> _What is being asked_: With both ends included, repeat exactly the lines of the entries below from the one containing "thumb cmc: (777, 936)" down to the one containing "index pip: (1113, 814)", and no others.

--- Records to use ---

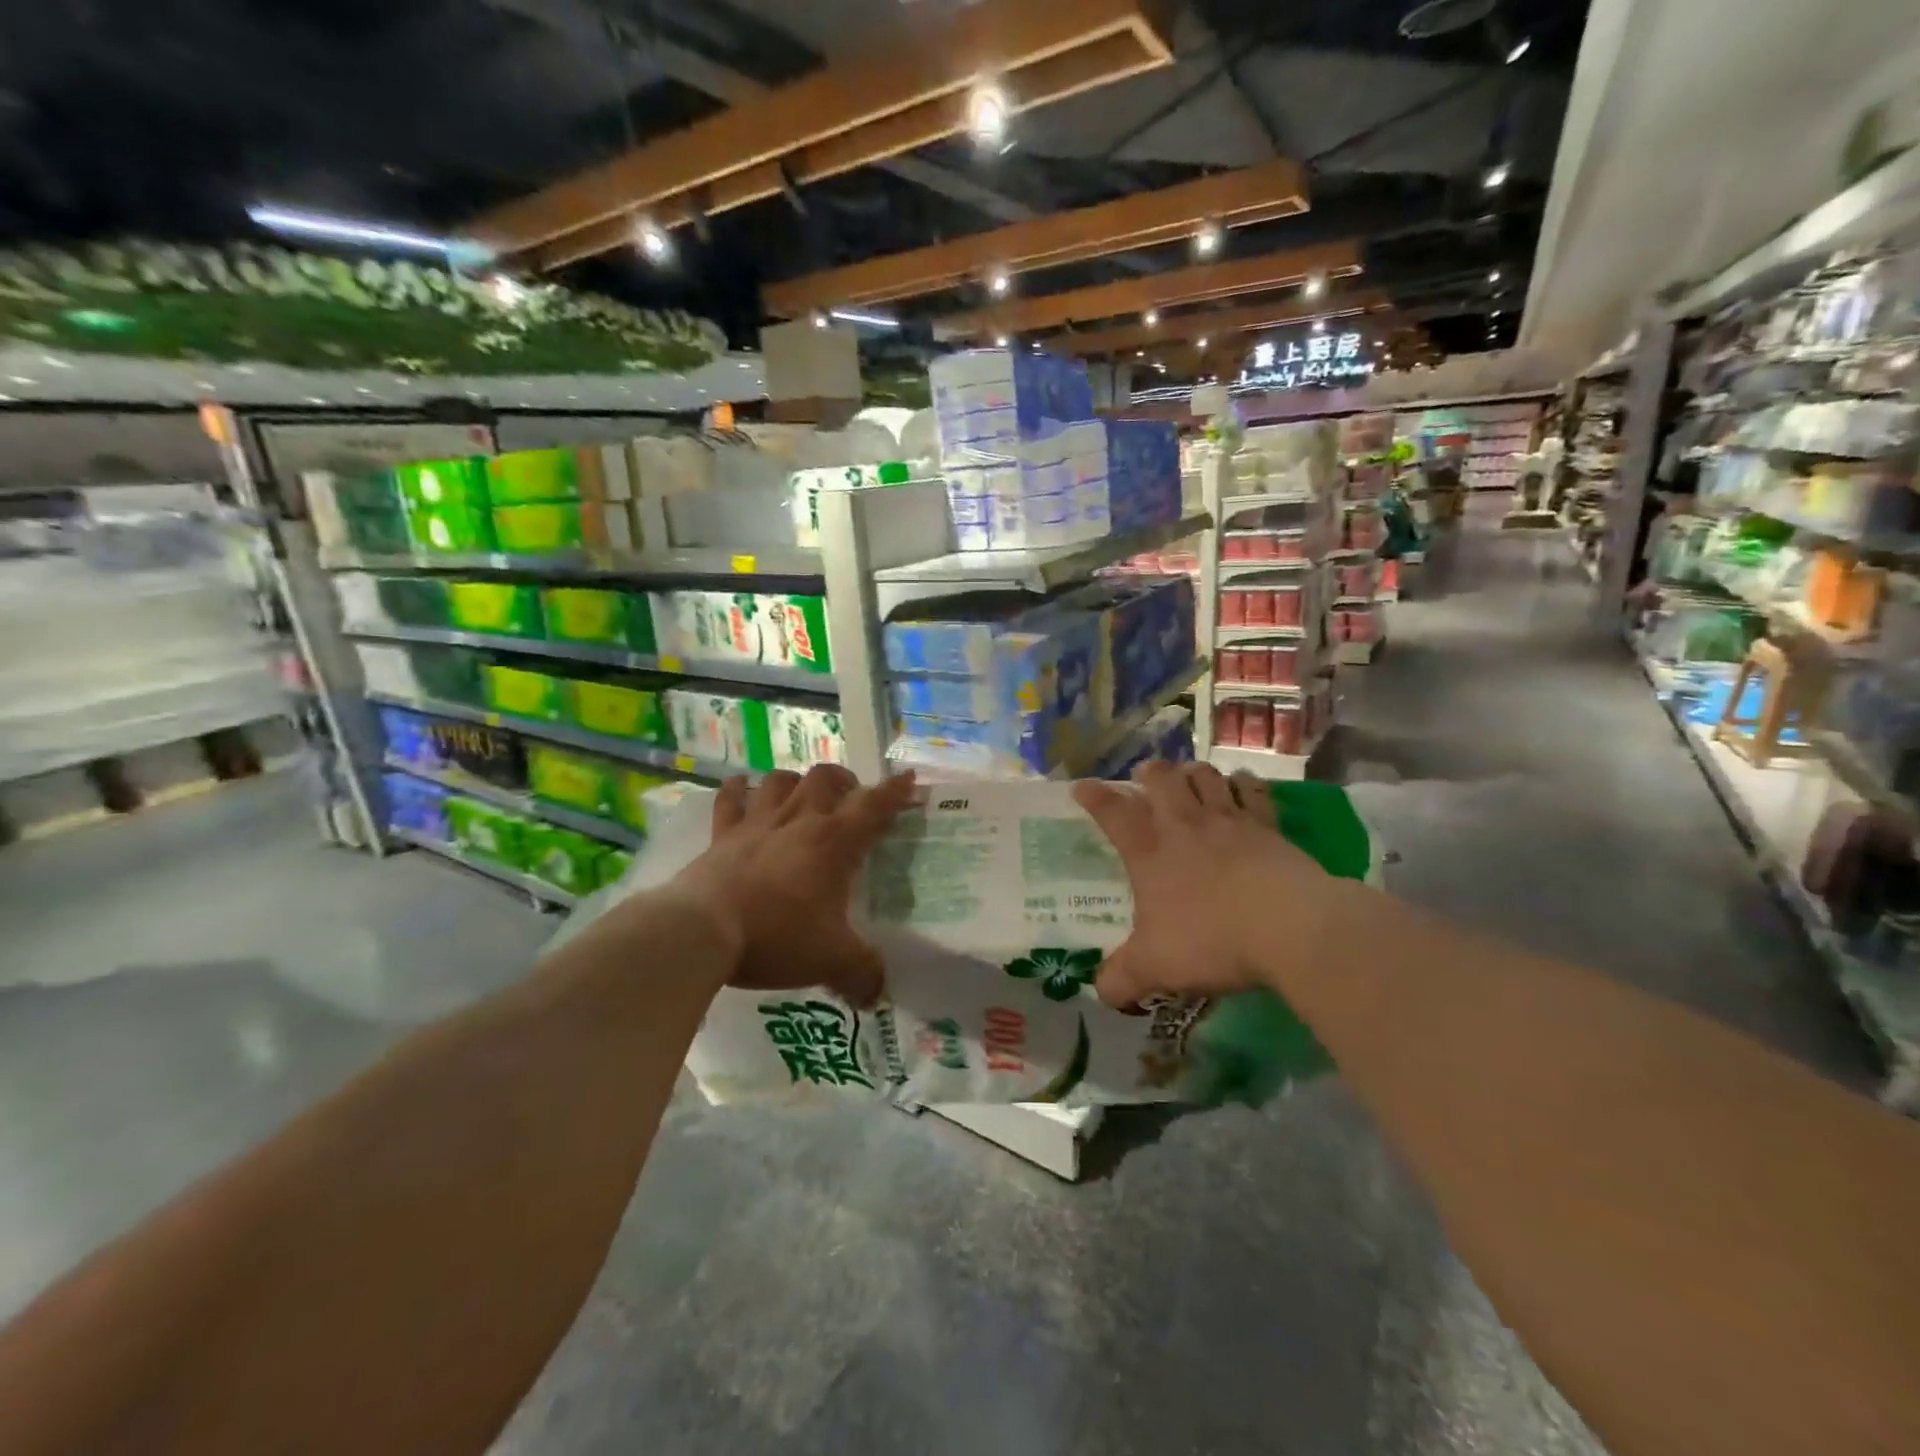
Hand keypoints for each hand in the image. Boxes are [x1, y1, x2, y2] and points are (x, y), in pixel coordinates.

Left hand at [668, 765, 915, 1007]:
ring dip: (796, 781)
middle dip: (844, 780)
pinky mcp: (721, 835)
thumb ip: (863, 974)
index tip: (909, 778)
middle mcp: (798, 821)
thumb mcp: (832, 961)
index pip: (874, 806)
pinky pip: (730, 799)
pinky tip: (743, 787)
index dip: (895, 791)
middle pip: (825, 778)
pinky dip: (739, 789)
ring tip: (803, 793)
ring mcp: (756, 823)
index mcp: (834, 842)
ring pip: (780, 780)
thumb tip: (878, 993)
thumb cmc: (777, 936)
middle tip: (850, 797)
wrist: (703, 931)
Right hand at [1071, 761, 1347, 1007]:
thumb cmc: (1210, 940)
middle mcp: (1185, 826)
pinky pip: (1253, 791)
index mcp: (1149, 852)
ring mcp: (1229, 822)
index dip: (1095, 798)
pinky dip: (1243, 783)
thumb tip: (1102, 993)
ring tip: (1189, 775)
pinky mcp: (1268, 828)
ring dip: (1193, 772)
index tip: (1082, 787)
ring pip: (1206, 777)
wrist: (1288, 927)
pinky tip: (1241, 784)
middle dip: (1150, 773)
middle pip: (1162, 780)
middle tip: (1145, 775)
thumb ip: (1121, 980)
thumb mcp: (1154, 968)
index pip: (1113, 814)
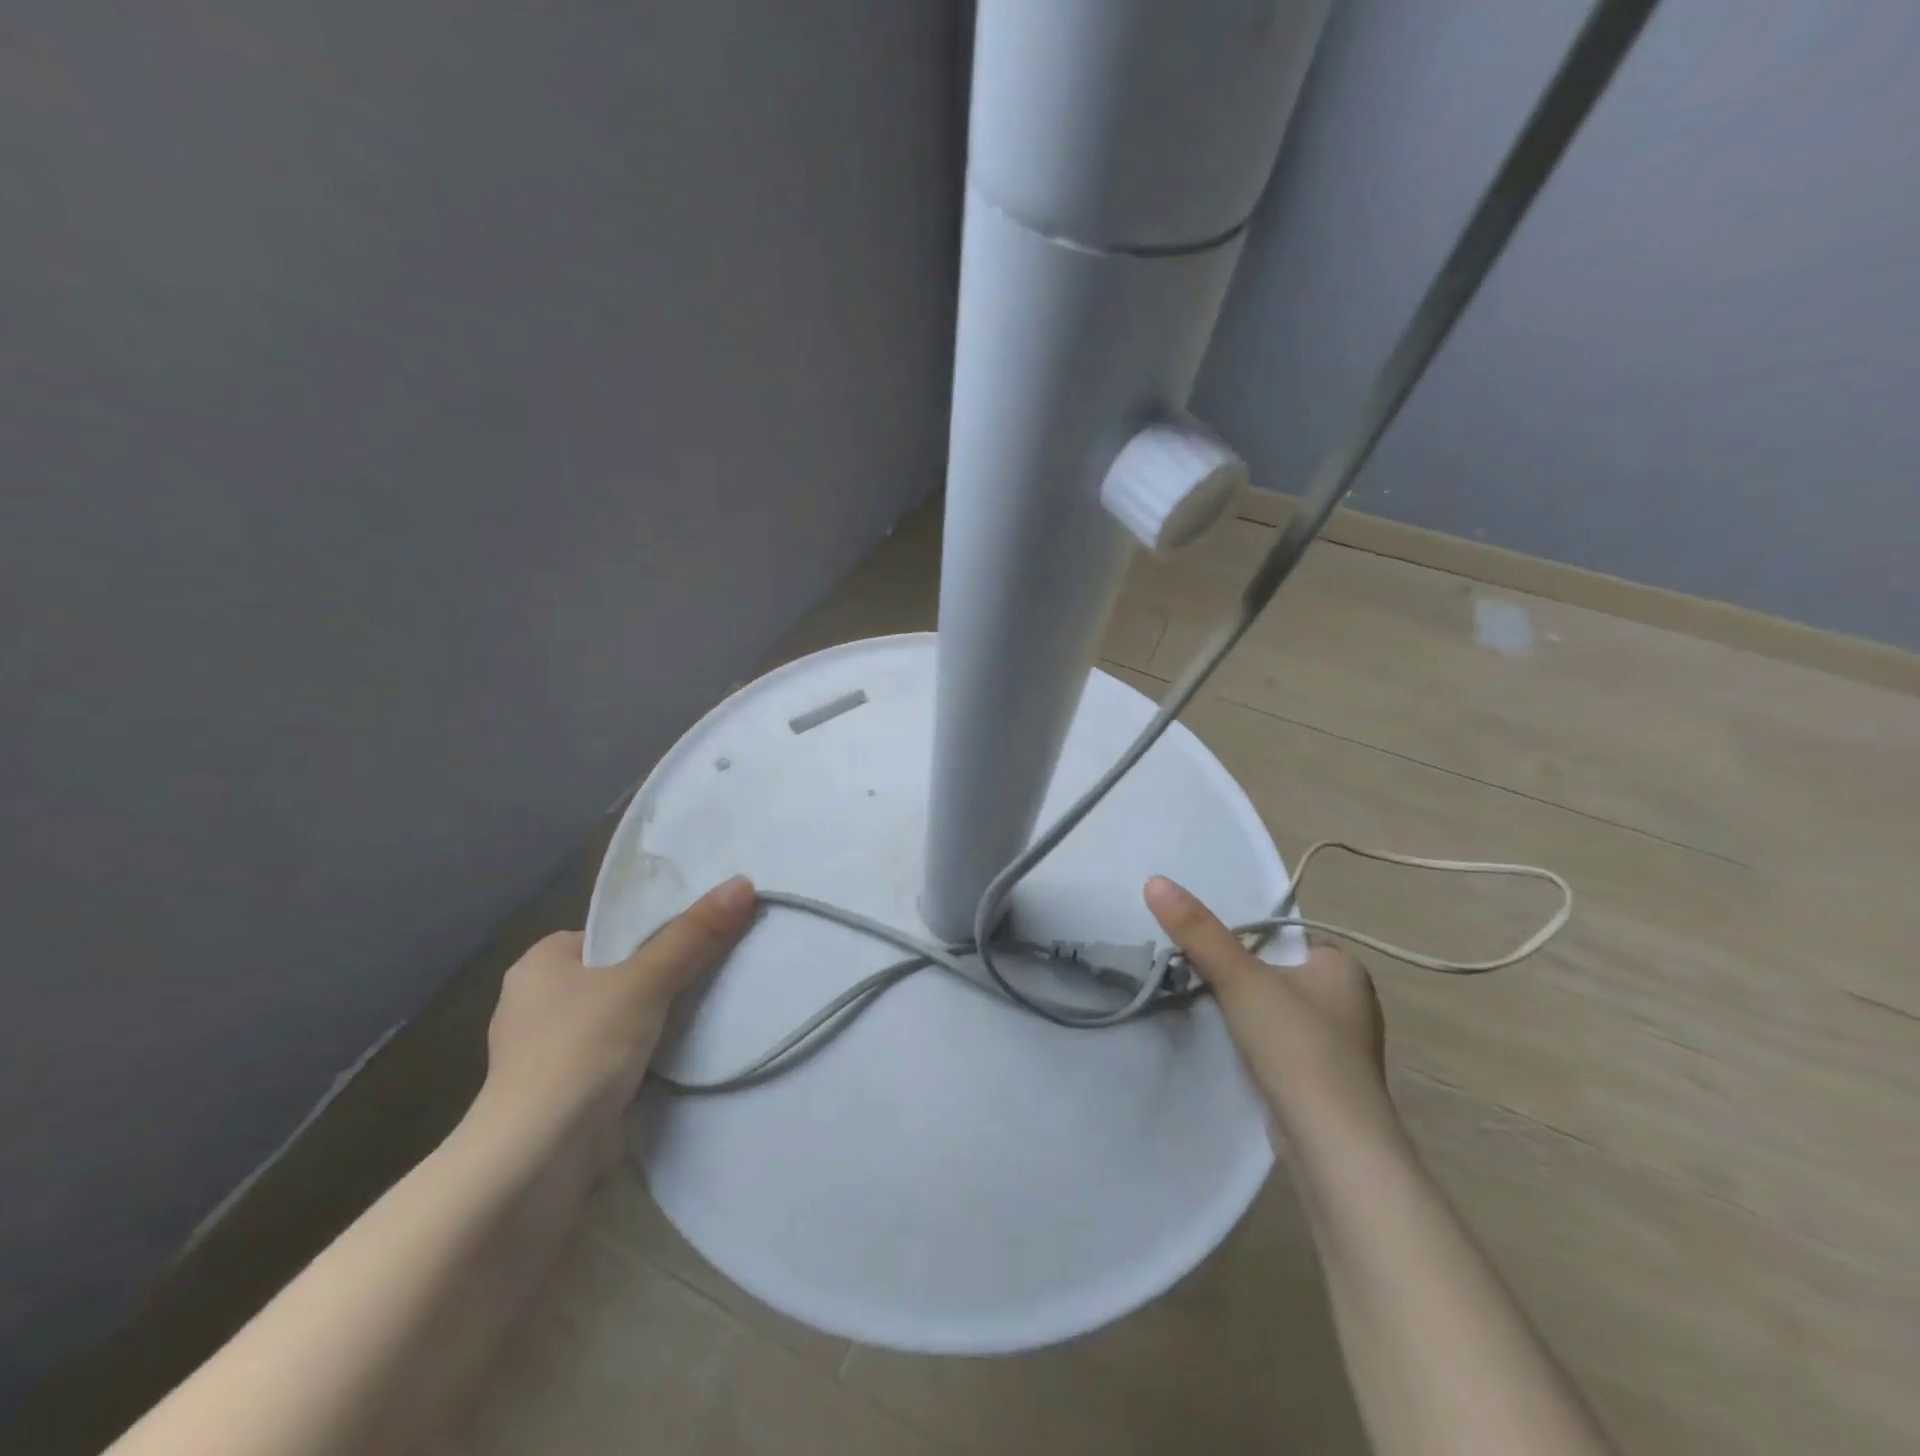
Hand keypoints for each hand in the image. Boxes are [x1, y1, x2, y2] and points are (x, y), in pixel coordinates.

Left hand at [478, 876, 756, 1149]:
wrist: (537, 1161)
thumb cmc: (581, 1051)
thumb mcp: (645, 982)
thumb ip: (694, 935)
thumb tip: (742, 883)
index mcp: (539, 964)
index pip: (609, 934)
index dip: (653, 934)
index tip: (699, 938)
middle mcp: (535, 1003)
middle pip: (618, 973)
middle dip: (660, 977)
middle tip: (712, 970)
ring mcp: (546, 1052)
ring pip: (619, 1016)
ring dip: (654, 1019)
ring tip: (705, 1008)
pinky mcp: (562, 1092)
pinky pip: (615, 1055)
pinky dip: (644, 1054)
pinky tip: (678, 1053)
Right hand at [1144, 875, 1392, 1148]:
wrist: (1333, 1143)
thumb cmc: (1296, 1045)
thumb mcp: (1240, 979)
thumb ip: (1198, 931)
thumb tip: (1155, 880)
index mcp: (1344, 967)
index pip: (1284, 938)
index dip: (1245, 943)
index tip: (1211, 956)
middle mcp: (1352, 1001)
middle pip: (1278, 974)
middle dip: (1244, 980)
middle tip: (1205, 985)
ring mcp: (1344, 1045)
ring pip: (1281, 1011)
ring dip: (1250, 1014)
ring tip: (1217, 1019)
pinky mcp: (1330, 1081)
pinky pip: (1286, 1045)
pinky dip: (1262, 1045)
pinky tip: (1241, 1054)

---

> _Solution to the exercise_:
thumb cmc: (777, 936)
middle tip: (850, 797)
wrist: (703, 931)
Right hand at [1071, 761, 1347, 1007]:
thumb cmc: (1210, 940)
middle mcp: (1185, 826)
pinky pip: (1253, 791)
index mcp: (1149, 852)
ring mcp: (1229, 822)
index dip: (1095, 798)
pinky dip: (1243, 783)
thumb tip: (1102, 993)
ring tip: (1189, 775)
pinky mcp: (1268, 828)
ring dip: (1193, 772)
index tip: (1082, 787)
ring pip: (1206, 777)
wrist: (1288, 927)
pinky tip: (1241, 784)
middle dip: (1150, 773)
middle pip: (1162, 780)
middle tip: (1145, 775)
thumb ip: (1121, 980)
thumb mcp: (1154, 968)
index pip: (1113, 814)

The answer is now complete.